The current rapes were, in our view, not accompanied by the same frightening conduct as occurred in Soper, although in that case, all of the misconduct occurred in the course of one transaction. In the present case, the misconduct was spread over a substantial period of time. The applicant's abuse of the complainant over such a long time demonstrates a particularly unsatisfactory attitude to women. In Hunt, the Court refused to reduce the sentence. The case therefore only indicates that the sentence in question was not manifestly excessive. Stephens was an Attorney's appeal, and it is not uncommon for the Court to take a lenient view when re- sentencing an offender after allowing such an appeal.

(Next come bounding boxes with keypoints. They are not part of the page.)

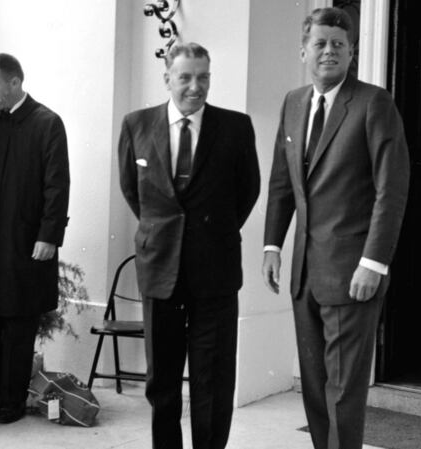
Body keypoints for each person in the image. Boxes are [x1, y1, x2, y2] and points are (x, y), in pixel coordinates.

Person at [262, 8, 409, 449]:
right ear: (303, 50)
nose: (329, 52)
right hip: (304, 274)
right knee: (314, 384)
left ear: (353, 52)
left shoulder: (373, 102)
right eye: (321, 44)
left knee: (343, 391)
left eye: (339, 45)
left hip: (352, 273)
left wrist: (374, 262)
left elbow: (392, 189)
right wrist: (272, 245)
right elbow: (282, 182)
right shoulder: (293, 102)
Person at [117, 42, 260, 449]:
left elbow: (247, 191)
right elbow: (134, 192)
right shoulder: (136, 125)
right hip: (160, 269)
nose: (195, 87)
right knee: (161, 381)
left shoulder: (236, 127)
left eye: (203, 77)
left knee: (212, 382)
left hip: (214, 272)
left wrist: (209, 234)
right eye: (185, 77)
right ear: (167, 79)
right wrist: (166, 233)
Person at [0, 53, 70, 424]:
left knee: (19, 325)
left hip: (26, 244)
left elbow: (57, 185)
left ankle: (11, 403)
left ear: (14, 82)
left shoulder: (47, 123)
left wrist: (49, 236)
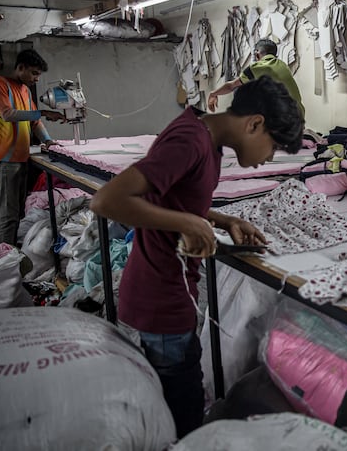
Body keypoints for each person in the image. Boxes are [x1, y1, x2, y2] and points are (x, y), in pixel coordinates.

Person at [89, 75, 304, 438]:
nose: (269, 158)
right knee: (182, 418)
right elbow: (106, 200)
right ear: (255, 124)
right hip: (162, 300)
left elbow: (174, 196)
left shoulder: (206, 138)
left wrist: (222, 218)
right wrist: (187, 221)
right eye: (274, 148)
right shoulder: (190, 141)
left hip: (168, 294)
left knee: (179, 401)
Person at [0, 49, 65, 245]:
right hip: (5, 156)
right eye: (34, 73)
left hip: (22, 155)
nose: (37, 79)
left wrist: (48, 141)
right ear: (20, 67)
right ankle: (5, 257)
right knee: (9, 213)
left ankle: (15, 252)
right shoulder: (0, 83)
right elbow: (8, 114)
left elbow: (34, 122)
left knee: (19, 209)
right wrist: (43, 112)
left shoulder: (25, 91)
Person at [207, 38, 305, 118]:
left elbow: (231, 86)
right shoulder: (283, 65)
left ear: (257, 54)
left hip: (284, 120)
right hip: (299, 117)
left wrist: (213, 93)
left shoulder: (256, 68)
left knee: (240, 91)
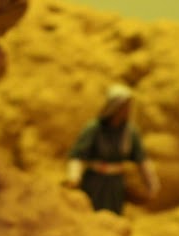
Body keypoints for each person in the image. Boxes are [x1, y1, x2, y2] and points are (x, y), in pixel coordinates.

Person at [65, 83, 160, 214]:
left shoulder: (129, 132)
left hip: (115, 185)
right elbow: (78, 156)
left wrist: (152, 184)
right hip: (95, 182)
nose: (127, 110)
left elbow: (142, 160)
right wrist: (74, 177)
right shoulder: (94, 129)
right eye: (124, 106)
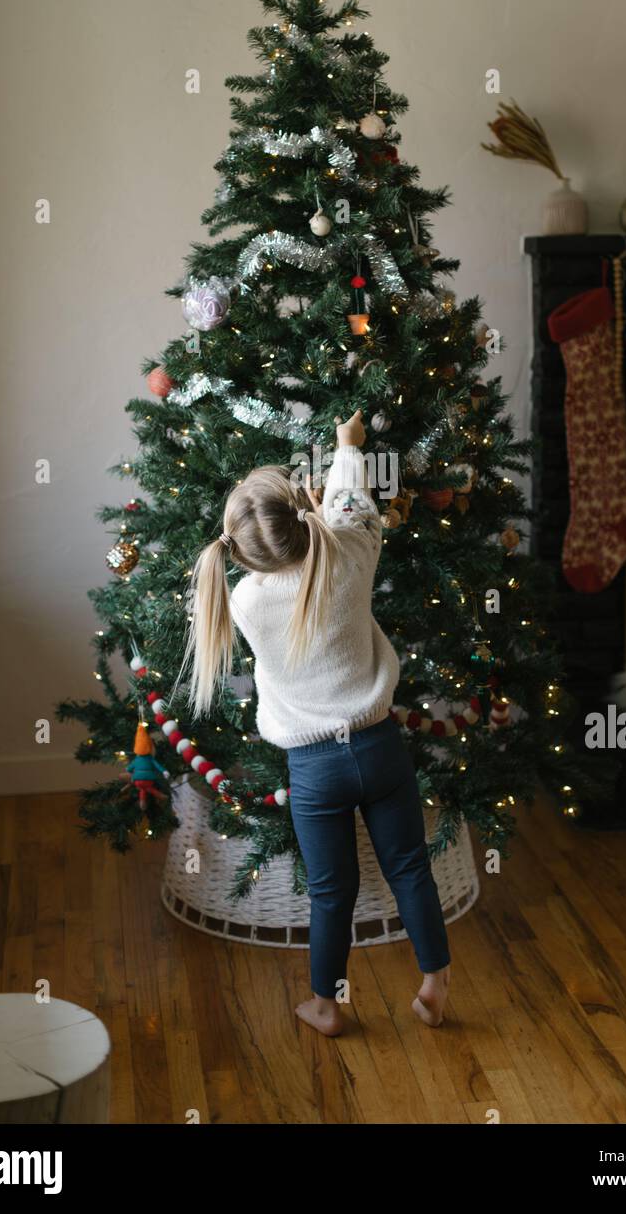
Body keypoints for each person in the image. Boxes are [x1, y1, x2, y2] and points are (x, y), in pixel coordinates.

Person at [186, 409, 451, 1036]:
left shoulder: (247, 601)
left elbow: (321, 531)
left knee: (332, 891)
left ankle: (327, 1005)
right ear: (303, 511)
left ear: (241, 550)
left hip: (315, 769)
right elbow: (351, 507)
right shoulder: (349, 557)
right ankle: (435, 983)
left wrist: (306, 513)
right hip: (380, 746)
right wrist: (347, 446)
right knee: (410, 866)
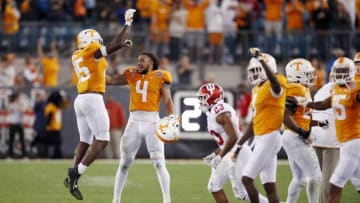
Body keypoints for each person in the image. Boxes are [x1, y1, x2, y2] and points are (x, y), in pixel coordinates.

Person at [63, 8, 136, 200]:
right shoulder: (89, 52)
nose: (98, 44)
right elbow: (113, 44)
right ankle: (76, 172)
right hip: (92, 99)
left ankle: (73, 178)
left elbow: (108, 79)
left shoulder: (79, 56)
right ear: (89, 42)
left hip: (82, 99)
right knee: (102, 139)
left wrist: (131, 78)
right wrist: (127, 23)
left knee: (85, 141)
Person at [109, 52, 178, 203]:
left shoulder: (160, 76)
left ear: (151, 62)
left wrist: (172, 115)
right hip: (133, 122)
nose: (138, 63)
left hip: (152, 122)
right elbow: (112, 81)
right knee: (124, 164)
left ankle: (167, 200)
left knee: (159, 163)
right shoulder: (131, 74)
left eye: (142, 60)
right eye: (137, 60)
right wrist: (95, 73)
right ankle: (116, 200)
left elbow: (167, 100)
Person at [232, 48, 287, 203]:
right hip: (261, 136)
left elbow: (275, 84)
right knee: (269, 185)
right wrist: (239, 145)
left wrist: (261, 59)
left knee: (246, 178)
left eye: (258, 70)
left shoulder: (276, 82)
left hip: (270, 135)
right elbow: (253, 122)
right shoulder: (257, 88)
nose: (254, 74)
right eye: (253, 71)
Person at [198, 83, 268, 203]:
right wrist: (216, 153)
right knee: (214, 186)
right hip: (230, 152)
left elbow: (234, 137)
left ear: (213, 97)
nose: (201, 101)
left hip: (238, 153)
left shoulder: (219, 111)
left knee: (242, 193)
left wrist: (220, 156)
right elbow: (225, 140)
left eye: (203, 97)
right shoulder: (214, 112)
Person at [304, 57, 360, 203]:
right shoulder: (334, 89)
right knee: (354, 181)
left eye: (344, 71)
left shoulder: (355, 87)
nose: (341, 74)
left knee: (334, 184)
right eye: (338, 71)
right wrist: (305, 104)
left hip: (351, 142)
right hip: (343, 142)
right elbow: (323, 105)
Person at [282, 58, 323, 203]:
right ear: (298, 75)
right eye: (308, 73)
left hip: (291, 135)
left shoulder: (303, 88)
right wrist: (301, 131)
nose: (312, 76)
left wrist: (318, 123)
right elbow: (284, 115)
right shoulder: (295, 88)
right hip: (295, 135)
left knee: (299, 178)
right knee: (315, 176)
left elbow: (302, 116)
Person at [311, 80, 339, 203]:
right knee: (329, 184)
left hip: (317, 137)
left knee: (317, 180)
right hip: (332, 141)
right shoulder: (344, 90)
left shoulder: (321, 90)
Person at [104, 94, 127, 159]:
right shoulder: (103, 106)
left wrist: (121, 125)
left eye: (109, 96)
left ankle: (118, 157)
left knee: (117, 144)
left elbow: (121, 116)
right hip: (106, 130)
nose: (108, 98)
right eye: (107, 97)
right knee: (107, 145)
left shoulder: (117, 105)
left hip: (116, 129)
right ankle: (109, 158)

Having taken these matters into account, we find ourselves in substantial agreement with the submission made by the counsel on behalf of the applicant that the appropriate range was 8 to 10 years and that in all of the circumstances, the sentences were manifestly excessive. We would grant leave to appeal and order that the sentences in respect of counts 5 and 10 be set aside. In lieu thereof, we would sentence the applicant to imprisonment for a period of nine years on each of those counts, to be served concurrently with each other and with the sentences passed in respect of the other offences.